Chi fa con passione il proprio lavoro cercherà di continuare a farlo in una situazione più difficile, perché caratterizzata da invidie e competizione, invece che da un clima di cooperazione in grado di attivare sinergie positive e chi non lo fa bene continuerà come prima indifferente al fatto di ricevere una retribuzione leggermente più bassa.
Se si volesse davvero premiare il merito, bisognerebbe cominciare con il retribuire tutte le ore di straordinario che fanno gli insegnanti impegnati in funzioni di coordinamento e progettazione e in attività didattiche aggiuntive.
Poi sarebbe, a mio parere, necessario creare presso gli Uffici provinciali gruppi di consulenti e formatori (a loro volta ben formati e ancora in servizio nelle classi come docenti) che entrano come osservatori nelle classi delle scuole che richiedono il loro intervento.

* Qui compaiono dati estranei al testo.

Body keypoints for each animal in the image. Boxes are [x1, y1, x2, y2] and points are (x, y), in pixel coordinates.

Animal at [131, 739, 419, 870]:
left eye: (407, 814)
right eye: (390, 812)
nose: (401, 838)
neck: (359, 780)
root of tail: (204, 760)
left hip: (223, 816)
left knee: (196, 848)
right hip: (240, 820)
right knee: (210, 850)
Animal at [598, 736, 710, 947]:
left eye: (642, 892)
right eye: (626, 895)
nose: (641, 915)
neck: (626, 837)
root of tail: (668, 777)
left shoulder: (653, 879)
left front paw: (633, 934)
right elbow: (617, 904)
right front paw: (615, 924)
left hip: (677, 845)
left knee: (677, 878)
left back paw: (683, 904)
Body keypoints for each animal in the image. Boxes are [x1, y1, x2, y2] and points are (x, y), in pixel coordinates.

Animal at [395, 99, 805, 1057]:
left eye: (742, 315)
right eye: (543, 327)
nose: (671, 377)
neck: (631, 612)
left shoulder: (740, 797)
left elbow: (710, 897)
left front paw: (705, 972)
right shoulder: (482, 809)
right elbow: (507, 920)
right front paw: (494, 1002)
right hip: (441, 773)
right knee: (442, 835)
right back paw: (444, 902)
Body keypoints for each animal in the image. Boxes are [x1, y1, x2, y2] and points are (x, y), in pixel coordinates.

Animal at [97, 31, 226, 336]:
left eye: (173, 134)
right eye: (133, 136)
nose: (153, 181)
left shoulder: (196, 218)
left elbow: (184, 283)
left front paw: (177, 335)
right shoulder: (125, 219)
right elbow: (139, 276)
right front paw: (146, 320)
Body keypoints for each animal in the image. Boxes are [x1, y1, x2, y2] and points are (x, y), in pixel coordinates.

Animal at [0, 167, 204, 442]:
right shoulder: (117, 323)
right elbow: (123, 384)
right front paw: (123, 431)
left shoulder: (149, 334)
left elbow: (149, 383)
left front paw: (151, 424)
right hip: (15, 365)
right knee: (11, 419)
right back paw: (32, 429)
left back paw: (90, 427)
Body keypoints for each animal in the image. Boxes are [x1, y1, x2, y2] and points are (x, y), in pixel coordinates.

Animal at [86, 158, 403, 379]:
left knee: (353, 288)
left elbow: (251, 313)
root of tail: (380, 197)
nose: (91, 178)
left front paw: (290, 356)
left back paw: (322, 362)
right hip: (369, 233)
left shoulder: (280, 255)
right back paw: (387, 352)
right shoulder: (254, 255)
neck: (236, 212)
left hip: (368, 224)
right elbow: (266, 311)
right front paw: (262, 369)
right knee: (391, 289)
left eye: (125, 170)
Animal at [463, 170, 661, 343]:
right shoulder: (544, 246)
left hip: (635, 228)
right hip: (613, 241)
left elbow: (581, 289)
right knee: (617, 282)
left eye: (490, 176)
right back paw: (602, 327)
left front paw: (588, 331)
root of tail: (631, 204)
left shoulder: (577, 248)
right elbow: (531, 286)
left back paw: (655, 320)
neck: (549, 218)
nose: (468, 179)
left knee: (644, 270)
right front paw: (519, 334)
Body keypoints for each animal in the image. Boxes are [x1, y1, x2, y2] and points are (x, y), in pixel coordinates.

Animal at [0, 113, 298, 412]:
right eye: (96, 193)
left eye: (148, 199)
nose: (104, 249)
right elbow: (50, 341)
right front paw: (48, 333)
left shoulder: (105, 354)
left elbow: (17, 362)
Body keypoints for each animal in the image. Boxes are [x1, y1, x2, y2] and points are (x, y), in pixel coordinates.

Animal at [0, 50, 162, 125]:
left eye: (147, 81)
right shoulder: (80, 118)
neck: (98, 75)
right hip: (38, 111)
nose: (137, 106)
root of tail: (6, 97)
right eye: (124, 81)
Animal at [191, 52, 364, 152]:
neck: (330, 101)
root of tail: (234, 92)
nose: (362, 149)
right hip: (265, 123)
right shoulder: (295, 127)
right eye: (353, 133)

Il loro compito non dovrebbe essere quello di premiare o punire, ma quello di aiutare gli insegnanti a migliorare la qualità del proprio insegnamento.
Questi interventi dovrebbero poter essere attivati su richiesta: degli insegnanti stessi che sentono di aver bisogno di aiuto, del consiglio di classe o team, del collegio docenti o del dirigente, anche su segnalazione degli studenti e dei genitori che rilevano situazioni di difficoltà o inadeguatezza.
Solo nel caso in cui la consulenza e la formazione non modifichino la situazione i consulenti (almeno due) insieme al dirigente dovrebbero redigere una relazione che apre una procedura per la dichiarazione di inidoneità e il passaggio ad altra mansione.
Lo scopo non deve essere quello di distribuire premi e punizioni, ma quello e di guidare verso il miglioramento delle competenze didattiche, pedagogiche, relazionali.
Solo così la scuola può essere davvero una “buona scuola”.